■ Task details ■
Return, without anything added, the lines from the one containing "стороны и ответственным" through the end of the entries below, exactly as written.

────────

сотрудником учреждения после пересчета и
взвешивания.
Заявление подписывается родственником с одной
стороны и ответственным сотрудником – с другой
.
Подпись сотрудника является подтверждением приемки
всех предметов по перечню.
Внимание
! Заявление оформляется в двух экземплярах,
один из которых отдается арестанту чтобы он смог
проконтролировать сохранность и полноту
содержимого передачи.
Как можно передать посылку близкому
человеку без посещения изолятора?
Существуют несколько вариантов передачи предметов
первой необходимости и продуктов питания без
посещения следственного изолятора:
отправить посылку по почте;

────────

■ Result of this exercise ■
стороны и ответственным сотрудником – с другой
.
Подпись сотрудника является подтверждением приемки
всех предметов по перечню.
Внимание
! Заявление оформляется в двух экземплярах,
один из которых отдается арестанту чтобы он смог
проконтролировать сохранность и полноту
содержимого передачи.
Как можно передать посылку близкому
человеку без посещения изолятора?
Существуют несколько вариантов передачи предметов
первой необходимости и продуктов питания без
посещения следственного изолятора:
отправить посылку по почте;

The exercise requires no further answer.